WHAT THE TASK REQUIRES: From the data underneath, reproduce exactly the stretch that begins at the line with "<!-- shield labels -->" and ends after the line with "<!-- border -->".

[Opening DATA TO EXAMINE section]

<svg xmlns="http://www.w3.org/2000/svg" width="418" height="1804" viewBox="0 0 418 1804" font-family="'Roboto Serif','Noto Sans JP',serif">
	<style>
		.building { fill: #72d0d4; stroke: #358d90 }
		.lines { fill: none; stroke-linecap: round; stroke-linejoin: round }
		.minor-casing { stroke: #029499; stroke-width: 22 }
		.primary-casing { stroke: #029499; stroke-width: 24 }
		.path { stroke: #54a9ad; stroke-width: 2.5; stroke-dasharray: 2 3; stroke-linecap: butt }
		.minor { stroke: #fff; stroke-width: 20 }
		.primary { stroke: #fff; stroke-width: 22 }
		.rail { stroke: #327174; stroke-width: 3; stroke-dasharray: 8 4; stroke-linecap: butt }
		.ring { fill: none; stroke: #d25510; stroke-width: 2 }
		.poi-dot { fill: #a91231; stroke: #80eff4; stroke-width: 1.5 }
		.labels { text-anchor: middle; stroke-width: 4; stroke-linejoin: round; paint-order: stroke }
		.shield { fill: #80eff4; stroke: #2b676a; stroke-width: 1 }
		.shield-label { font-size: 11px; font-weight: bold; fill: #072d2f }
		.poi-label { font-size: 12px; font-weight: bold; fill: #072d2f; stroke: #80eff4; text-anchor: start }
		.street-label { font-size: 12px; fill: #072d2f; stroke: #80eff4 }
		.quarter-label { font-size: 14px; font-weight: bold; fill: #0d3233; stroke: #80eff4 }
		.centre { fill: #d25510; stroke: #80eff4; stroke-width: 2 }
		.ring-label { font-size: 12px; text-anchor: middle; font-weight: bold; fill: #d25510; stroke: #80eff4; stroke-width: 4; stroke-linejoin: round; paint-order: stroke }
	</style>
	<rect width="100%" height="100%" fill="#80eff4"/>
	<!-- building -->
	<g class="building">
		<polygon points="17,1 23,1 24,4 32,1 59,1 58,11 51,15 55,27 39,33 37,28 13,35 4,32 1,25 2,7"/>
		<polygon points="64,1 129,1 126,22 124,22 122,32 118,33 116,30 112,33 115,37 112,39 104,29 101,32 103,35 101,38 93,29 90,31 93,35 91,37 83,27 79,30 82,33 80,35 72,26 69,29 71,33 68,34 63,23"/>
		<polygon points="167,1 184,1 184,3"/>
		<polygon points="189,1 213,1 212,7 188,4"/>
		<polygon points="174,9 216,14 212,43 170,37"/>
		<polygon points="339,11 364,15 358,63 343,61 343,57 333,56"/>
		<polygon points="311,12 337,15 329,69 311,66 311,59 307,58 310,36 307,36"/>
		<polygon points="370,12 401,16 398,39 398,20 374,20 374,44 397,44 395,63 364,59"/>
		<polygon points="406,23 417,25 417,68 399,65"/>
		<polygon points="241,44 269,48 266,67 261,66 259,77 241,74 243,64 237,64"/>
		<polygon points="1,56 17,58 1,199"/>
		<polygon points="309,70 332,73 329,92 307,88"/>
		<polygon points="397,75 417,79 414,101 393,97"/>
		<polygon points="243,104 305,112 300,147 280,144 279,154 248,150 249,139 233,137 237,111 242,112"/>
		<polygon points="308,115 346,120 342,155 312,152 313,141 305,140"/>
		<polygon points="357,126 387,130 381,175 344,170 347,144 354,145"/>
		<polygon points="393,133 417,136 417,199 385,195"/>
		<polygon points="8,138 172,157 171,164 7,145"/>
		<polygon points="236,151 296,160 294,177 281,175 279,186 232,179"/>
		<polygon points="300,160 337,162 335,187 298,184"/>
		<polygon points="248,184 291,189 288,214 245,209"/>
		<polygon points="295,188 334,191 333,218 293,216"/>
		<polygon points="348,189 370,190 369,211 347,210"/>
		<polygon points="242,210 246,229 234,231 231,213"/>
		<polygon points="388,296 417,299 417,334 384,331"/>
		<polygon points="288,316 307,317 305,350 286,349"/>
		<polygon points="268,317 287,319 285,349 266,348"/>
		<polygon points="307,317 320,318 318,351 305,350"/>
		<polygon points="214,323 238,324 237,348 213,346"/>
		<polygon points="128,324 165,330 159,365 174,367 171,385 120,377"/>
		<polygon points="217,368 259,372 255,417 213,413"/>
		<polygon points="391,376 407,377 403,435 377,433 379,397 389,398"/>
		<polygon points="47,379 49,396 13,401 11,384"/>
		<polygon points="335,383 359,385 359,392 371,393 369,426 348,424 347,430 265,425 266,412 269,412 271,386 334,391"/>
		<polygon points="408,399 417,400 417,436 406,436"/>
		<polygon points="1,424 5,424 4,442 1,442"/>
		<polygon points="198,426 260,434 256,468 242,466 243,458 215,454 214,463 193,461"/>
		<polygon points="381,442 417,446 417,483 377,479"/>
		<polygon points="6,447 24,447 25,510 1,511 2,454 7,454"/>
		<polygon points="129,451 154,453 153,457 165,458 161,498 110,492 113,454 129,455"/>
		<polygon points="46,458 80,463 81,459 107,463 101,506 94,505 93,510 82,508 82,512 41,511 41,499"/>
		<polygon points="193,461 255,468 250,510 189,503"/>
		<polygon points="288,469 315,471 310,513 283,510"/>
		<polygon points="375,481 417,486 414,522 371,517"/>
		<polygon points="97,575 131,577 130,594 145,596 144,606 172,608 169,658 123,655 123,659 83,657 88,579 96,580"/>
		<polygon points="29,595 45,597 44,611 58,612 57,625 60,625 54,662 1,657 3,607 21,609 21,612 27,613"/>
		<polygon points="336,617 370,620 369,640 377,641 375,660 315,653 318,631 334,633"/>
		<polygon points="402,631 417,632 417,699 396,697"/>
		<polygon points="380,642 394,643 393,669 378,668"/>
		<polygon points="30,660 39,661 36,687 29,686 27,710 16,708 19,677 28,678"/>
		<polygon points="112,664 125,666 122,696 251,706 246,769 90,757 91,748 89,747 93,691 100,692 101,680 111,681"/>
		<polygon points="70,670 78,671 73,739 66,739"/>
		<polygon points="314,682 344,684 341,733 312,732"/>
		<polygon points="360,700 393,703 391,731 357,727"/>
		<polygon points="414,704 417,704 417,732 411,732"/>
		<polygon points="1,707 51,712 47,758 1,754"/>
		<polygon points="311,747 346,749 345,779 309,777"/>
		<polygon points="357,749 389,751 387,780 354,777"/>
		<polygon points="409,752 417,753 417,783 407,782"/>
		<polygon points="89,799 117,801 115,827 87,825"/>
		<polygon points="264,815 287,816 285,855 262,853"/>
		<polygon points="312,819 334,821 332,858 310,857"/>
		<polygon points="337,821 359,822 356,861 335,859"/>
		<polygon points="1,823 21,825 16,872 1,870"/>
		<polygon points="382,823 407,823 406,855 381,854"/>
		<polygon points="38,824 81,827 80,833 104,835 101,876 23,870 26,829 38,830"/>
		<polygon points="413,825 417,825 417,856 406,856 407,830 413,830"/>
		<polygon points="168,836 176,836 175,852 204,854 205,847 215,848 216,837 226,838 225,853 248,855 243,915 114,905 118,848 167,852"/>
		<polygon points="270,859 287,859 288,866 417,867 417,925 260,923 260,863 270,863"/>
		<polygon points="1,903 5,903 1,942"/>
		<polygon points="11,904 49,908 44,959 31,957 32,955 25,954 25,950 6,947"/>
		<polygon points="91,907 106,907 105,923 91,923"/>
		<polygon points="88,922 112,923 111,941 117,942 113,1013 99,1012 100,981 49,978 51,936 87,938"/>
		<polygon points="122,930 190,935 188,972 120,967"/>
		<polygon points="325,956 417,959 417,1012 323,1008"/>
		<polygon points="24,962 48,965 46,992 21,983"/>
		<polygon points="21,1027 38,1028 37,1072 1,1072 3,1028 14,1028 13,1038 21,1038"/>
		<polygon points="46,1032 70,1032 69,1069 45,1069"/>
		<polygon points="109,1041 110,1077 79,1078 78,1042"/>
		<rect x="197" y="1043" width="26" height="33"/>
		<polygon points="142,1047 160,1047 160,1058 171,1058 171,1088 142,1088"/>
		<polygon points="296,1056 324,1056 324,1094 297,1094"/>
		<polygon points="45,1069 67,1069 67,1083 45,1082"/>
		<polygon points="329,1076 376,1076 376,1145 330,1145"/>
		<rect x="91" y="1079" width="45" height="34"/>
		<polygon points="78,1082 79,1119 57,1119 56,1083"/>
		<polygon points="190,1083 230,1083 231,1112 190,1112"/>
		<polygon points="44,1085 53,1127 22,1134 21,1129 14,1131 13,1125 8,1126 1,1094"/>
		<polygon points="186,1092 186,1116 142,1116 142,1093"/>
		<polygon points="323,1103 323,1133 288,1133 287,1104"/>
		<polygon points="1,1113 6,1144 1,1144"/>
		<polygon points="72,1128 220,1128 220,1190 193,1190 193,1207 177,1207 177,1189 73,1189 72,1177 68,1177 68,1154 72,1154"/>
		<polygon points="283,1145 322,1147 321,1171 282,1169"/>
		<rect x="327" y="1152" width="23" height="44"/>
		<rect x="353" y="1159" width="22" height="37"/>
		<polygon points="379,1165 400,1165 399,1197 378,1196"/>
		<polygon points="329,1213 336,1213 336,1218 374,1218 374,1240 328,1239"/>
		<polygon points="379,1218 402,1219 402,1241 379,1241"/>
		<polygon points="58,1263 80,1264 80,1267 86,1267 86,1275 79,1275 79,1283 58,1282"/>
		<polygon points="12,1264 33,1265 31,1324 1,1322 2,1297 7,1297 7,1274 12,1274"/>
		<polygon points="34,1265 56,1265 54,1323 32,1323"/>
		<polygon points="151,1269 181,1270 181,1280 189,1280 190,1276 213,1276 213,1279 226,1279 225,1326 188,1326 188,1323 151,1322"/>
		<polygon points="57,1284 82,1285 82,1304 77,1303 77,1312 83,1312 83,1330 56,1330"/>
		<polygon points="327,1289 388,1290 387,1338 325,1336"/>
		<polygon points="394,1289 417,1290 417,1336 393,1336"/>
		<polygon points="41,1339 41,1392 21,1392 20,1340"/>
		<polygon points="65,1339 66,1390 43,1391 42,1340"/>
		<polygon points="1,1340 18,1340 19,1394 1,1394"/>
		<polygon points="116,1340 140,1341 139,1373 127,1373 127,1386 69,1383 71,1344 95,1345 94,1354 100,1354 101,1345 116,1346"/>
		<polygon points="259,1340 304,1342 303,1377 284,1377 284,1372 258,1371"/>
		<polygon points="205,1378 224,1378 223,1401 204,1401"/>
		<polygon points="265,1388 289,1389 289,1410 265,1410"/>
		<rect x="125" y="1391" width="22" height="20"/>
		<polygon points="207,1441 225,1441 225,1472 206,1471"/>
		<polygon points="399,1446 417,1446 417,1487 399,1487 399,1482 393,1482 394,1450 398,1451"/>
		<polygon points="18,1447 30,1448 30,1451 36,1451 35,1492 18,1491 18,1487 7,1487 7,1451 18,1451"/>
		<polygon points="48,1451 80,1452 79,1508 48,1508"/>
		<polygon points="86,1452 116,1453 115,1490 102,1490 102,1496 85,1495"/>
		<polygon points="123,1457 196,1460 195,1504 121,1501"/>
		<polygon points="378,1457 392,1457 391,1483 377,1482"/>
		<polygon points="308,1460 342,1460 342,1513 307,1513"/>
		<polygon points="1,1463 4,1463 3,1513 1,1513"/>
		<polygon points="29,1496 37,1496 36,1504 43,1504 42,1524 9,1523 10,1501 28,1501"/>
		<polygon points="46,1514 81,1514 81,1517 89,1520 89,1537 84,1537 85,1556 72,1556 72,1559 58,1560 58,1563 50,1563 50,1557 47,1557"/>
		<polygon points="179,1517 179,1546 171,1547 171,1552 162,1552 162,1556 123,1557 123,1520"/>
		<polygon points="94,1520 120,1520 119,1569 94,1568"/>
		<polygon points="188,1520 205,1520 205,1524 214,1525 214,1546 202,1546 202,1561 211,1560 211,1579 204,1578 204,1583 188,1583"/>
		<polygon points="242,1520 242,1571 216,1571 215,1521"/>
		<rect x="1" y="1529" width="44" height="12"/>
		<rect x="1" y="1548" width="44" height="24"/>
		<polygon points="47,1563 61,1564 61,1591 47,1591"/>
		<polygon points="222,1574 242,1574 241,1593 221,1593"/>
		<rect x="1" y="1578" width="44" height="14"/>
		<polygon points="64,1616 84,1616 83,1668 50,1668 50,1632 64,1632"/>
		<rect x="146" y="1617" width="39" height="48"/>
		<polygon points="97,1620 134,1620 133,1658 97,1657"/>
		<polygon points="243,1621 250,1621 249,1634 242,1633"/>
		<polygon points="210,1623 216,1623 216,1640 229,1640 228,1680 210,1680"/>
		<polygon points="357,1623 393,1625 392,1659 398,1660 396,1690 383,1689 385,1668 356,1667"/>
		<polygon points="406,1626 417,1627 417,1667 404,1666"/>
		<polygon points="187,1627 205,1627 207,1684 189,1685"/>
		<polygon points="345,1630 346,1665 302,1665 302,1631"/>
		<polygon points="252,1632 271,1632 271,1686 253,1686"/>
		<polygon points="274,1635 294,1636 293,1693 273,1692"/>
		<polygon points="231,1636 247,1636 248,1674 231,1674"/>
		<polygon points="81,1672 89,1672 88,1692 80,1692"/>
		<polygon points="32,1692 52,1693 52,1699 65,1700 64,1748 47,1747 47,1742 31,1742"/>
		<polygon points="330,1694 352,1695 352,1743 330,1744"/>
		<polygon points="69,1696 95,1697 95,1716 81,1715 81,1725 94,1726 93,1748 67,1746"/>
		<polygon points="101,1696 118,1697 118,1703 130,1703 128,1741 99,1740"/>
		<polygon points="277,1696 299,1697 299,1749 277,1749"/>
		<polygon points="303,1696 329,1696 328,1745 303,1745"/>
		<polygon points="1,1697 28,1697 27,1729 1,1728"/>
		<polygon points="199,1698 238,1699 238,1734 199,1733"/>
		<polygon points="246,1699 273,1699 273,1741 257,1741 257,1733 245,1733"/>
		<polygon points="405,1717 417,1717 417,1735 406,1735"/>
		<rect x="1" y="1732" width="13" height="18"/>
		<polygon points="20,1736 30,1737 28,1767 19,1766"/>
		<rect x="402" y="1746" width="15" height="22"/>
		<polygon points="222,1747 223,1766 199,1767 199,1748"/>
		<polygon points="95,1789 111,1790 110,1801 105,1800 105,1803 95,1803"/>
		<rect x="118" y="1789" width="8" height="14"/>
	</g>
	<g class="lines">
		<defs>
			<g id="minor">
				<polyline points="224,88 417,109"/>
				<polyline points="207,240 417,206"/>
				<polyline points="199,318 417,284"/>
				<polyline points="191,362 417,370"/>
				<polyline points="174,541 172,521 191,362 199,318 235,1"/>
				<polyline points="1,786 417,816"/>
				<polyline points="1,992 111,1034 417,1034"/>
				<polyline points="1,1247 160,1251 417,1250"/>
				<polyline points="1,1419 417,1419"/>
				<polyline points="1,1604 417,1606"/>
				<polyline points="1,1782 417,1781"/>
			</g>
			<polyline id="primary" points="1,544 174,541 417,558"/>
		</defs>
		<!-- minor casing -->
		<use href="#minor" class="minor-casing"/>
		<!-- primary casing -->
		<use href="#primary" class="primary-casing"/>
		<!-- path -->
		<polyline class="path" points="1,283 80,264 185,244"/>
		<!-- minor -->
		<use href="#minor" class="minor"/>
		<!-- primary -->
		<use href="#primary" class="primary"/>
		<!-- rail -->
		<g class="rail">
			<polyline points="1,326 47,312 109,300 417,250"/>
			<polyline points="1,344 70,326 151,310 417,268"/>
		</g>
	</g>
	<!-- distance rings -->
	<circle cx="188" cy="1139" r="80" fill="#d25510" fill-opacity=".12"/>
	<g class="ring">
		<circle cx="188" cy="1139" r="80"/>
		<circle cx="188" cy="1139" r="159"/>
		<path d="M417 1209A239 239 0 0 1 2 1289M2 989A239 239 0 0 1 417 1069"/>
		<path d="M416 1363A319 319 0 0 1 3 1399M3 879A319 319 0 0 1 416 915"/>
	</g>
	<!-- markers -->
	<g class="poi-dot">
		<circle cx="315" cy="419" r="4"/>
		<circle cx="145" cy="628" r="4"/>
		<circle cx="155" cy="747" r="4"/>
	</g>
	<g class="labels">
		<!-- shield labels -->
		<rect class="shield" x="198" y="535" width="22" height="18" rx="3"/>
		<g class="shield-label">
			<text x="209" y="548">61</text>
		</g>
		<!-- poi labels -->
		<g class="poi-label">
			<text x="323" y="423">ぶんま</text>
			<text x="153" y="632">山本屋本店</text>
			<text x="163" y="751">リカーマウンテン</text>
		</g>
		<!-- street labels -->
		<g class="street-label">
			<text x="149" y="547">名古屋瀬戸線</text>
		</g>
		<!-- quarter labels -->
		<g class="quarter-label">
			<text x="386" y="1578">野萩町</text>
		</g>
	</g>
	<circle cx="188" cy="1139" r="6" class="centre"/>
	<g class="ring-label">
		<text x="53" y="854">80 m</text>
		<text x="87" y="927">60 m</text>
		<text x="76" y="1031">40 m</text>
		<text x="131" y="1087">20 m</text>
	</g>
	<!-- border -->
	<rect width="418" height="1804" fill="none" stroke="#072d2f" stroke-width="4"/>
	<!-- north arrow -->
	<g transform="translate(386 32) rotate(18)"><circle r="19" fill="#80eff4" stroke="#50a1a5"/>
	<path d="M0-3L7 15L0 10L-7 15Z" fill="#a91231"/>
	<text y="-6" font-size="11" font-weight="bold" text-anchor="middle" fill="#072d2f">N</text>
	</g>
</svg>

[Closing DATA TO EXAMINE section]
[Opening DATA TO EXAMINE section]

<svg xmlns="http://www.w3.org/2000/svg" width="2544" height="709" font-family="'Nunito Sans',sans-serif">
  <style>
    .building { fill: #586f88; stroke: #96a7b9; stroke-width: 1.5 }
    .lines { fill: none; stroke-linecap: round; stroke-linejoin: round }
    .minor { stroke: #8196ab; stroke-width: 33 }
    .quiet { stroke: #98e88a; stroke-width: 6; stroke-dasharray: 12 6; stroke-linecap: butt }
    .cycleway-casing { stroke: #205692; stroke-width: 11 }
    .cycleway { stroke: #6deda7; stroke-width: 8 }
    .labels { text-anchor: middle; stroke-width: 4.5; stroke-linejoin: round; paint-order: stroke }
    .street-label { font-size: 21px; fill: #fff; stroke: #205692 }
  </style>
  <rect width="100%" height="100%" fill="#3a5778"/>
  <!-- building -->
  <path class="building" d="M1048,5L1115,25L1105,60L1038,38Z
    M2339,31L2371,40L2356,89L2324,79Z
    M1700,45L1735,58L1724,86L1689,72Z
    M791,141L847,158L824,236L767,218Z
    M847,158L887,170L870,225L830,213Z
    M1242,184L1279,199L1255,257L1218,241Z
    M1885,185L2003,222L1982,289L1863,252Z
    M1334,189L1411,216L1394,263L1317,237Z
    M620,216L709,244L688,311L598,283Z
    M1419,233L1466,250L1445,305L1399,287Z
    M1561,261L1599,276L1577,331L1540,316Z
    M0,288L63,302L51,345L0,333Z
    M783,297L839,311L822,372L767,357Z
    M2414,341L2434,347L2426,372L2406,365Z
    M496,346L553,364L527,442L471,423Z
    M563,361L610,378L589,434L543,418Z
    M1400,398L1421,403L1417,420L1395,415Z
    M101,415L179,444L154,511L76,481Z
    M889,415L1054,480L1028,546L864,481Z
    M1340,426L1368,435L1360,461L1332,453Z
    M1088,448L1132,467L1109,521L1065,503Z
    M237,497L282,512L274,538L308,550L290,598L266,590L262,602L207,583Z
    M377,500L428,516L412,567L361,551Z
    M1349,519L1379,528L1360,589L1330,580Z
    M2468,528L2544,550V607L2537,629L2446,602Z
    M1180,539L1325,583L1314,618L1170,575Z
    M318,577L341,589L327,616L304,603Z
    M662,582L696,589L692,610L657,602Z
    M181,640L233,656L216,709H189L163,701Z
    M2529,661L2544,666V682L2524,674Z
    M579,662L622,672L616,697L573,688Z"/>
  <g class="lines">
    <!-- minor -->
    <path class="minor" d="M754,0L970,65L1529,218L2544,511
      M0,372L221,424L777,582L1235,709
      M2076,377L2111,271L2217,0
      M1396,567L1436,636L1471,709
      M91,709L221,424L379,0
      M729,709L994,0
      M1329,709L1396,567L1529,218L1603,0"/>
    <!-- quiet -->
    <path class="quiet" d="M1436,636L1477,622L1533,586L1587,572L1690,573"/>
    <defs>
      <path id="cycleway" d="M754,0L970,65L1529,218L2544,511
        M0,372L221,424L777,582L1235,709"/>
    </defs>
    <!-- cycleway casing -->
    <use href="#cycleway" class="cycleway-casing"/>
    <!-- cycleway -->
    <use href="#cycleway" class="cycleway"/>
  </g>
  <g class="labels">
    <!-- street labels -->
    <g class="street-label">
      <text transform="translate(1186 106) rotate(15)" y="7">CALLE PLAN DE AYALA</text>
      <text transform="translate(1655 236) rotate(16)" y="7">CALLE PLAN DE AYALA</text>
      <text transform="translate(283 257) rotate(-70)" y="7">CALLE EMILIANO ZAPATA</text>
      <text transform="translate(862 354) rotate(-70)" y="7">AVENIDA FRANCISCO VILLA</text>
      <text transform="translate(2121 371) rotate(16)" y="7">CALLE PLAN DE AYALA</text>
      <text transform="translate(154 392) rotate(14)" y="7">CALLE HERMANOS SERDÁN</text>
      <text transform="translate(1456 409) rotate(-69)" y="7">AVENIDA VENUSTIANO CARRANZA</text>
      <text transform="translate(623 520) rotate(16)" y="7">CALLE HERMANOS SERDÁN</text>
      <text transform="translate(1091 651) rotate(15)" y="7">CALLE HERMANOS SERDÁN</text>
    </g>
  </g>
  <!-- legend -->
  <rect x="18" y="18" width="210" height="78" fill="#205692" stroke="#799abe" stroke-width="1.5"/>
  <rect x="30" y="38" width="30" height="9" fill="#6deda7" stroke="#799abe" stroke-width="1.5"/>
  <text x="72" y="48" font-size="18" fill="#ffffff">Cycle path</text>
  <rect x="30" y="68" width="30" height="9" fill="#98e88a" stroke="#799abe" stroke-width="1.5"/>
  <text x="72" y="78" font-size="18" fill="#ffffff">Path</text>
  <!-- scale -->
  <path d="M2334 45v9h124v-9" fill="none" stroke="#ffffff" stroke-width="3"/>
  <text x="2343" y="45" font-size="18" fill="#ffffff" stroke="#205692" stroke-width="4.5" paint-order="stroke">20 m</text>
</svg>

[Closing DATA TO EXAMINE section]

PROBLEM SOLUTION:
		<!-- shield labels -->
		<rect class="shield" x="198" y="535" width="22" height="18" rx="3"/>
		<g class="shield-label">
			<text x="209" y="548">61</text>
		</g>
		<!-- poi labels -->
		<g class="poi-label">
			<text x="323" y="423">ぶんま</text>
			<text x="153" y="632">山本屋本店</text>
			<text x="163" y="751">リカーマウンテン</text>
		</g>
		<!-- street labels -->
		<g class="street-label">
			<text x="149" y="547">名古屋瀬戸線</text>
		</g>
		<!-- quarter labels -->
		<g class="quarter-label">
			<text x="386" y="1578">野萩町</text>
		</g>
	</g>
	<circle cx="188" cy="1139" r="6" class="centre"/>
	<g class="ring-label">
		<text x="53" y="854">80 m</text>
		<text x="87" y="927">60 m</text>
		<text x="76" y="1031">40 m</text>
		<text x="131" y="1087">20 m</text>
	</g>
	<!-- border -->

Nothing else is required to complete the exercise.